The nation’s largest daily deal providers have ballooned into multimillion dollar businesses by using online coupons to entice people through the doors of restaurants, salons and other establishments where they might not have ventured otherwise.
But do they come back? That question is key for the merchants, some of whom lose money on the deals and hope to recoup the loss when new customers pay full price on return visits.
Critics assert it doesn’t always work out that way. Instead, they say, the steep discounts often appeal to one-time deal hunters and regulars who would presumably spend full price otherwise.
But Jake Maas, senior vice president of LivingSocial’s consumer business, called such assumptions “unfair and false.” He added: “All of our research, including that from external sources, indicates that there is a very high level of customer satisfaction and repeat business for most merchants who run offers with us.”
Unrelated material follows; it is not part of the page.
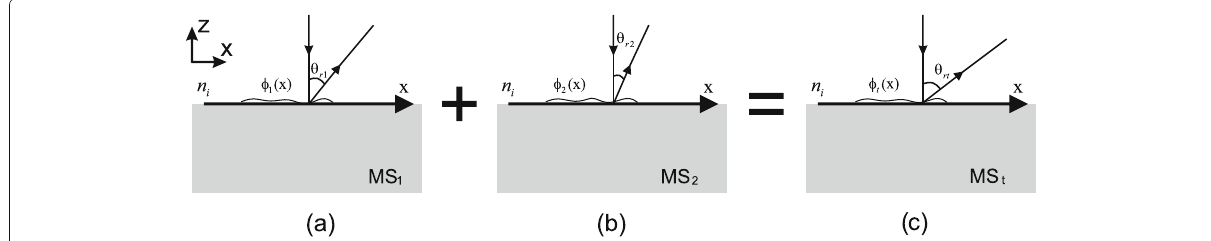
Fig. 5 Illustration of combining two metasurfaces into one multifunctional metasurface. In the inset, the electromagnetic waves are impinging normally from upper space with refractive index n i . a Metasruface 1 ( MS 1 ) with phase discontinuity φ 1 ( x ) and b metasurface 2 ( MS 2 ) with phase discontinuity φ 2 ( x ) are combined into c the desired multifunctional metasurface ( MS t ) with phase discontinuity φ t ( x ) . θ r 1 ( x ) , θ r 2 ( x ) and θ rt ( x ) are the angles of anomalous reflection along the interfaces of the metasurfaces, respectively, and the relationship θ rt ( x ) = θ r 1 ( x ) + θ r 2 ( x ) holds everywhere in MS t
A survey of 931 consumers conducted by professors at Cornell and Rice universities found few differences between customers who use daily deals and those who don’t. Both said they were just as likely to return to a restaurant and pay full price.
However, the same study found that 44 percent of participants who use daily deals reported being frequent visitors, meaning they have presumably paid full price before.
Another upstart with offices in the District, called Womply, has devised a hybrid system that encourages customers to be loyal to a particular establishment by offering them a refund to their credit card after a certain number of visits.
“Giving these steep discounts upfront to a customer you really know nothing about has a high operational expense and is a distraction for staff,” said Womply co-founder Brandt Squires, who has previously worked with both LivingSocial and Venga. “We’re rewarding somebody after their visit.”
Venga shies away from a discounts-only model. Customers are awarded points with each visit that can result over time in perks of the restaurant’s choosing. That could be a T-shirt, complimentary dessert or priority reservations on holidays.
“A restaurant is completely in control of their program,” said co-founder Winston Lord. “It’s the restaurant’s brand and it happens to be powered by Venga, and we make it easy for the customer because everything is stored in one place.”
These upstarts could face stiff competition from the industry’s big players.
Maas said LivingSocial is “working on additional tools for merchants that will help them manage and improve customer retention,” but declined to provide specifics. Chicago-based Groupon announced a loyalty program of its own in September.
“There’s no reason why Groupon and LivingSocial can’t leverage their existing customer base and do very, very well in this area,” Krasilovsky said. “People say deal-a-days stink and engagements things are better, I think it’s all part of a much more comprehensive promotion ecosystem.”